Consegna
Riprendi il testo sullo sviluppo economico delle Langhe e proseguilo dopo la sua ultima frase.

Negli ultimi 15-20 anni il sistema locale si è progressivamente trasformato in direzione di una progressiva integrazione con altre attività complementari (dalla produzione agricola di qualità alla trasformazione industriale, all’integrazione tra prodotti agro-alimentari di qualità e le tradizioni gastronomiche del territorio) che hanno consentito di valorizzare le risorse locali per l’attrattività turistica, anche grazie alle iniziative e alle politiche che hanno favorito l’agriturismo, sino ai più recenti progetti di valorizzazione dei beni culturali e delle tradizioni del territorio. Vi è stato, dunque, un progressivo processo di cambiamento sia dei comportamenti imprenditoriali che della capacità di coordinamento che ha consentito di indirizzare le Langhe verso un processo di sviluppo integrato territoriale. La forte identità territoriale e il senso di appartenenza della popolazione hanno certamente contribuito a perseguire un sentiero di sviluppo autonomo e di elevata integrazione economica.
Oggi le Langhe presentano un quadro particolarmente robusto sia in termini strutturali che dal punto di vista della dinamica economica. Innanzitutto, il distretto agro-alimentare che caratterizza profondamente il sistema produttivo locale è organizzato attorno a circa 11.000 imprese di cui quasi 8.800 operanti nel settore agricolo in senso stretto e circa 2.000 nei settori industriali e terziari collegati (700 imprese nell’industria di trasformazione dei prodotti agricoli, 1.000 intermediari commerciali ma anche 150 imprese che forniscono servizi alle imprese agricole) (Garavaglia, 2009; Garofoli 2011a). Questo denso tessuto di imprenditorialità, di saperi diffusi e di competenze professionali specifiche sono alla base della competitività e della buona posizione del sistema locale sul mercato nazionale e internazionale.
L’elevato numero di produttori vitivinicoli (3-4.000 produttori e circa 1.000 imbottigliatori) determina un sano meccanismo di competizione e di emulazione. Il Consorzio del Barolo e del Barbaresco (con 460 aziende associate) ha svolto un ruolo determinante sia nella direzione del continuo miglioramento della qualità del prodotto che nella direzione della costruzione di una forte immagine del prodotto a livello internazionale. La strategia del Consorzio sembrerebbe, ad un’analisi comparata (per un confronto con il Chianti, cfr. Romano, Tudini, 2011), particolarmente aperta e e costruita attraverso un processo di condivisione tra gli operatori economici.
Il punto di forza del sistema locale è centrato su risorse umane pregiate (preparate, competenti e ad alto livello professionale), a partire dall’imprenditorialità, passando per i tecnici, i professionisti, gli esperti di settore per giungere ai manager che recentemente hanno integrato la capacità gestionale delle imprese che restano ancora oggi prevalentemente a proprietà familiare.

Dati forniti
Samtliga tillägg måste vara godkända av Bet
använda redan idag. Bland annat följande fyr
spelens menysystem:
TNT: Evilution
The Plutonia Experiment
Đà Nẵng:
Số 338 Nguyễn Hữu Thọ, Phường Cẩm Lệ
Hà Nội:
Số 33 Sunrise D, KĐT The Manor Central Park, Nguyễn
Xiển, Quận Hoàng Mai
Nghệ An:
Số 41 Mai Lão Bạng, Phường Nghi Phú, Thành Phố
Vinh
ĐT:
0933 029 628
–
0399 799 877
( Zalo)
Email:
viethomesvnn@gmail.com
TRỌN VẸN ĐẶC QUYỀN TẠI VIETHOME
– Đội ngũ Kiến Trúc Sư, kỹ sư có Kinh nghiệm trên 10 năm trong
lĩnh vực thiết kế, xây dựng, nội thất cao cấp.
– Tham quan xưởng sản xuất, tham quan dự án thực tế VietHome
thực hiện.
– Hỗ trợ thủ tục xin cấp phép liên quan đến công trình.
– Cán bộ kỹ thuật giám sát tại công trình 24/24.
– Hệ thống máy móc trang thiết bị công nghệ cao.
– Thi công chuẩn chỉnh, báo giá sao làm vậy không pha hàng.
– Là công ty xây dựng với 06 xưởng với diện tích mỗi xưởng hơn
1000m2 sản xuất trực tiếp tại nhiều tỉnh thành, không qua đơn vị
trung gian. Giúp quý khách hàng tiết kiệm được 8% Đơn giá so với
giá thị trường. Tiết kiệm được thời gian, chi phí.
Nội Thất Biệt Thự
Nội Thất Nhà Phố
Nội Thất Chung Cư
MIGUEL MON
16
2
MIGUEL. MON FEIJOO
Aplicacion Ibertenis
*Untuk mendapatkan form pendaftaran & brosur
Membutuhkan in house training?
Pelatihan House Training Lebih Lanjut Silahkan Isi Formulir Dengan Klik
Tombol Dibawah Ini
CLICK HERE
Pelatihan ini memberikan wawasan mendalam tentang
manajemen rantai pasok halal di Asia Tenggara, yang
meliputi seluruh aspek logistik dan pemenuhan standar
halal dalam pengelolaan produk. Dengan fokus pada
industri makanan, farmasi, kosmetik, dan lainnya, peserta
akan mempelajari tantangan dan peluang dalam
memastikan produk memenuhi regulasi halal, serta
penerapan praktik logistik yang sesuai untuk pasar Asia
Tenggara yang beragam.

Risultato
La produzione di qualità (in un territorio relativamente ristretto e con caratteristiche pedologiche non riproducibili e date le scelte del Consorzio di non espandere, comunque, la produzione) permette un buon posizionamento internazionale, il controllo dei prezzi da parte dei produttori e la difesa dei redditi lungo tutta la catena di produzione.
Con riferimento alle dinamiche economiche, le Langhe presentano, inoltre, le migliori “performance” relative (rispetto alla regione nel suo insieme e alle altre aree piemontesi) in termini demografici, occupazionali (anche nell’artigianato, nei servizi e nel commercio), di attrattività di flussi turistici (specie dall’estero) (Aimone, Landini, 2004).
Dal punto di vista del cambiamento strutturale si può identificare una progressiva trasformazione del sistema locale dal modello di distretto agro-industriale ad un modello di sviluppo integrato territoriale che è stato determinato dalla crescita di unità produttive e di occupazione nei servizi turistici che sono strettamente collegati ai prodotti e alle risorse del territorio. Per usufruire dei prodotti e dei servizi del sistema produttivo locale si sviluppano successivamente il turismo vitivinicolo, il turismo gastronomico, il turismo culturale con tutti i riflessi sullo sviluppo dei servizi connessi e con la progressiva “complessificazione” del sistema economico locale e il conseguente arricchimento e ampliamento dei saperi e delle competenze professionali mobilitabili.
Non è quindi un caso che il territorio delle Langhe sia divenuto uno dei luoghi più interessanti per l’organizzazione di eventi culturali. È sufficiente pensare al ruolo del Premio Grinzane Cavour, alla costituzione della Fondazione Emanuele da Mirafiore e della Fondazione Cesare Pavese, all’organizzazione di parchi letterari e di ecomusei. Così come non si deve dimenticare l’emergere di nuovi attori innovativi (“Slow Food” e “Eataly”, per esempio), con gli effetti di traino nella percezione di nuove opportunità di valorizzazione delle risorse del territorio.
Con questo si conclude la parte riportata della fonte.